ASSIGNMENT
Would you write out all of the records that follow, exactly as they stand?

MATERIAL TO PROCESS
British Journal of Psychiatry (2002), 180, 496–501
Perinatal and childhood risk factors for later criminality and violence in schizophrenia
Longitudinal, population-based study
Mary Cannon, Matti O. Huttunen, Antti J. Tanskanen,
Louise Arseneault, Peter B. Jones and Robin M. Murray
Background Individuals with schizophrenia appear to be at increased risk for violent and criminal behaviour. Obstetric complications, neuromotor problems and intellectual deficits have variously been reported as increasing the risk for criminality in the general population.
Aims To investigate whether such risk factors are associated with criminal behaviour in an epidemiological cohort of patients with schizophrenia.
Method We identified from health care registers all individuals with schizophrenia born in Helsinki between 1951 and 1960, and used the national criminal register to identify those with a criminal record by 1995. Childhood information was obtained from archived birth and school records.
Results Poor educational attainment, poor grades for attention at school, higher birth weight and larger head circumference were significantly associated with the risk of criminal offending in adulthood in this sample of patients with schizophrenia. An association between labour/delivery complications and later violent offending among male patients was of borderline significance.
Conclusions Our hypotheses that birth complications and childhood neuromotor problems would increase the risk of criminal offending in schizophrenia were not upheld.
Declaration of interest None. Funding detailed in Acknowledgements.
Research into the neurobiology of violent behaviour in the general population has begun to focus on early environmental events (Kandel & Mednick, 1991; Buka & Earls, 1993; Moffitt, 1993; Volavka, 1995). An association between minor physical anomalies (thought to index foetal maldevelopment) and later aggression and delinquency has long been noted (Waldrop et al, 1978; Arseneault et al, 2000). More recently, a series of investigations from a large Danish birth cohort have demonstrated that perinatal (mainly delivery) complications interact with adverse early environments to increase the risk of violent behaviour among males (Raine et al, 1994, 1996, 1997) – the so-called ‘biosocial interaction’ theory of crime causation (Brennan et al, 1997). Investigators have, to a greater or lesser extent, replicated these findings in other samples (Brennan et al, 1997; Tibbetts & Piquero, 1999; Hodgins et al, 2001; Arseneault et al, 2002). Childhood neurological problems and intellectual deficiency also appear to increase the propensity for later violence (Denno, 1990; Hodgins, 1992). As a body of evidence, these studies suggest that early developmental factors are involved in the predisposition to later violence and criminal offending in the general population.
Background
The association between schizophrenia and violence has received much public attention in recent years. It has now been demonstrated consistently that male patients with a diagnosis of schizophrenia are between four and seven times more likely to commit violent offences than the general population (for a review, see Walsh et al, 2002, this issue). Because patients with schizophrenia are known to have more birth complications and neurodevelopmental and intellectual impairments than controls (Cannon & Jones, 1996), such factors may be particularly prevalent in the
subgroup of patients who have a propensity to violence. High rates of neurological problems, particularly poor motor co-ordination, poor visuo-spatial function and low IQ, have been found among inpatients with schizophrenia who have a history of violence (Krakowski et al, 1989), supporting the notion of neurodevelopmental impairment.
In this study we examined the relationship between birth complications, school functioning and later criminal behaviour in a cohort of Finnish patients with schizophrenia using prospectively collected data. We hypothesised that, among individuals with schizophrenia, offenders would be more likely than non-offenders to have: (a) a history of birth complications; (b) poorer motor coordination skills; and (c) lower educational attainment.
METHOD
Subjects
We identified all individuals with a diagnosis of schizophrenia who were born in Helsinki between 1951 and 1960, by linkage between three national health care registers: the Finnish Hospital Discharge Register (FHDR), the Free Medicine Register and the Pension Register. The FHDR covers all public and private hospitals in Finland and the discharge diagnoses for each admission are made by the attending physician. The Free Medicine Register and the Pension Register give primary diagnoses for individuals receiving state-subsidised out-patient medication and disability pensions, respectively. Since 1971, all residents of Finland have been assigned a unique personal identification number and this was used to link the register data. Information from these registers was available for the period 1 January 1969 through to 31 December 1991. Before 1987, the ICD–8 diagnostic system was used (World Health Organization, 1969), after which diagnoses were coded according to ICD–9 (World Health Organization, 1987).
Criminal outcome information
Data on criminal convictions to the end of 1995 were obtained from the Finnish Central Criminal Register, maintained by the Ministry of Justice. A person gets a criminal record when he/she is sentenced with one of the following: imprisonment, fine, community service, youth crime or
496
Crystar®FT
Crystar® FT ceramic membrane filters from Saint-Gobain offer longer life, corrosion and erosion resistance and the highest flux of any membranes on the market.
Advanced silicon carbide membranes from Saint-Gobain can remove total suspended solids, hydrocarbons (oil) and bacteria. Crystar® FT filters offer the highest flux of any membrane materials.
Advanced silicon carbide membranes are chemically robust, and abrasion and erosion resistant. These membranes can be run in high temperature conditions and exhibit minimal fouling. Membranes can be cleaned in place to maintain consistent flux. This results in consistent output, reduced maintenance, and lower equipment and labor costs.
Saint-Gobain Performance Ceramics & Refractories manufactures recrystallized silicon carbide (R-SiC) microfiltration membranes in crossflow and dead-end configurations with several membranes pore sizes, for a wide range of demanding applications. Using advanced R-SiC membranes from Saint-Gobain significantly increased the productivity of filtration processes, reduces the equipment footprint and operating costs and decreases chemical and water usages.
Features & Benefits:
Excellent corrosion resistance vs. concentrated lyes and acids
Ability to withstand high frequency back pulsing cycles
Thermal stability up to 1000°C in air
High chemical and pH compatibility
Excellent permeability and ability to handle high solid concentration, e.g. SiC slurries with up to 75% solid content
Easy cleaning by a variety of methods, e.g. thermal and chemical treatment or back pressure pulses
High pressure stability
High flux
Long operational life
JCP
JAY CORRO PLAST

SOLUTION TO THE PROBLEM
British Journal of Psychiatry (2002), 180, 496–501
Perinatal and childhood risk factors for later criminality and violence in schizophrenia
Longitudinal, population-based study
Mary Cannon, Matti O. Huttunen, Antti J. Tanskanen,
Louise Arseneault, Peter B. Jones and Robin M. Murray
Background Individuals with schizophrenia appear to be at increased risk for violent and criminal behaviour. Obstetric complications, neuromotor problems and intellectual deficits have variously been reported as increasing the risk for criminality in the general population.
Aims To investigate whether such risk factors are associated with criminal behaviour in an epidemiological cohort of patients with schizophrenia.
Method We identified from health care registers all individuals with schizophrenia born in Helsinki between 1951 and 1960, and used the national criminal register to identify those with a criminal record by 1995. Childhood information was obtained from archived birth and school records.
Results Poor educational attainment, poor grades for attention at school, higher birth weight and larger head circumference were significantly associated with the risk of criminal offending in adulthood in this sample of patients with schizophrenia. An association between labour/delivery complications and later violent offending among male patients was of borderline significance.
Conclusions Our hypotheses that birth complications and childhood neuromotor problems would increase the risk of criminal offending in schizophrenia were not upheld.
Declaration of interest None. Funding detailed in Acknowledgements.
Research into the neurobiology of violent behaviour in the general population has begun to focus on early environmental events (Kandel & Mednick, 1991; Buka & Earls, 1993; Moffitt, 1993; Volavka, 1995). An association between minor physical anomalies (thought to index foetal maldevelopment) and later aggression and delinquency has long been noted (Waldrop et al, 1978; Arseneault et al, 2000). More recently, a series of investigations from a large Danish birth cohort have demonstrated that perinatal (mainly delivery) complications interact with adverse early environments to increase the risk of violent behaviour among males (Raine et al, 1994, 1996, 1997) – the so-called ‘biosocial interaction’ theory of crime causation (Brennan et al, 1997). Investigators have, to a greater or lesser extent, replicated these findings in other samples (Brennan et al, 1997; Tibbetts & Piquero, 1999; Hodgins et al, 2001; Arseneault et al, 2002). Childhood neurological problems and intellectual deficiency also appear to increase the propensity for later violence (Denno, 1990; Hodgins, 1992). As a body of evidence, these studies suggest that early developmental factors are involved in the predisposition to later violence and criminal offending in the general population.
Background
The association between schizophrenia and violence has received much public attention in recent years. It has now been demonstrated consistently that male patients with a diagnosis of schizophrenia are between four and seven times more likely to commit violent offences than the general population (for a review, see Walsh et al, 2002, this issue). Because patients with schizophrenia are known to have more birth complications and neurodevelopmental and intellectual impairments than controls (Cannon & Jones, 1996), such factors may be particularly prevalent in the
subgroup of patients who have a propensity to violence. High rates of neurological problems, particularly poor motor co-ordination, poor visuo-spatial function and low IQ, have been found among inpatients with schizophrenia who have a history of violence (Krakowski et al, 1989), supporting the notion of neurodevelopmental impairment.
In this study we examined the relationship between birth complications, school functioning and later criminal behaviour in a cohort of Finnish patients with schizophrenia using prospectively collected data. We hypothesised that, among individuals with schizophrenia, offenders would be more likely than non-offenders to have: (a) a history of birth complications; (b) poorer motor coordination skills; and (c) lower educational attainment.
METHOD
Subjects
We identified all individuals with a diagnosis of schizophrenia who were born in Helsinki between 1951 and 1960, by linkage between three national health care registers: the Finnish Hospital Discharge Register (FHDR), the Free Medicine Register and the Pension Register. The FHDR covers all public and private hospitals in Finland and the discharge diagnoses for each admission are made by the attending physician. The Free Medicine Register and the Pension Register give primary diagnoses for individuals receiving state-subsidised out-patient medication and disability pensions, respectively. Since 1971, all residents of Finland have been assigned a unique personal identification number and this was used to link the register data. Information from these registers was available for the period 1 January 1969 through to 31 December 1991. Before 1987, the ICD–8 diagnostic system was used (World Health Organization, 1969), after which diagnoses were coded according to ICD–9 (World Health Organization, 1987).
Criminal outcome information
Data on criminal convictions to the end of 1995 were obtained from the Finnish Central Criminal Register, maintained by the Ministry of Justice. A person gets a criminal record when he/she is sentenced with one of the following: imprisonment, fine, community service, youth crime or
496
Crystar®FT
Crystar® FT ceramic membrane filters from Saint-Gobain offer longer life, corrosion and erosion resistance and the highest flux of any membranes on the market.
Advanced silicon carbide membranes from Saint-Gobain can remove total suspended solids, hydrocarbons (oil) and bacteria. Crystar® FT filters offer the highest flux of any membrane materials.
Advanced silicon carbide membranes are chemically robust, and abrasion and erosion resistant. These membranes can be run in high temperature conditions and exhibit minimal fouling. Membranes can be cleaned in place to maintain consistent flux. This results in consistent output, reduced maintenance, and lower equipment and labor costs.
Saint-Gobain Performance Ceramics & Refractories manufactures recrystallized silicon carbide (R-SiC) microfiltration membranes in crossflow and dead-end configurations with several membranes pore sizes, for a wide range of demanding applications. Using advanced R-SiC membranes from Saint-Gobain significantly increased the productivity of filtration processes, reduces the equipment footprint and operating costs and decreases chemical and water usages.
Features & Benefits:
Excellent corrosion resistance vs. concentrated lyes and acids
Ability to withstand high frequency back pulsing cycles
Thermal stability up to 1000°C in air
High chemical and pH compatibility
Excellent permeability and ability to handle high solid concentration, e.g. SiC slurries with up to 75% solid content
Easy cleaning by a variety of methods, e.g. thermal and chemical treatment or back pressure pulses
High pressure stability
High flux
Long operational life
JCP
JAY CORRO PLAST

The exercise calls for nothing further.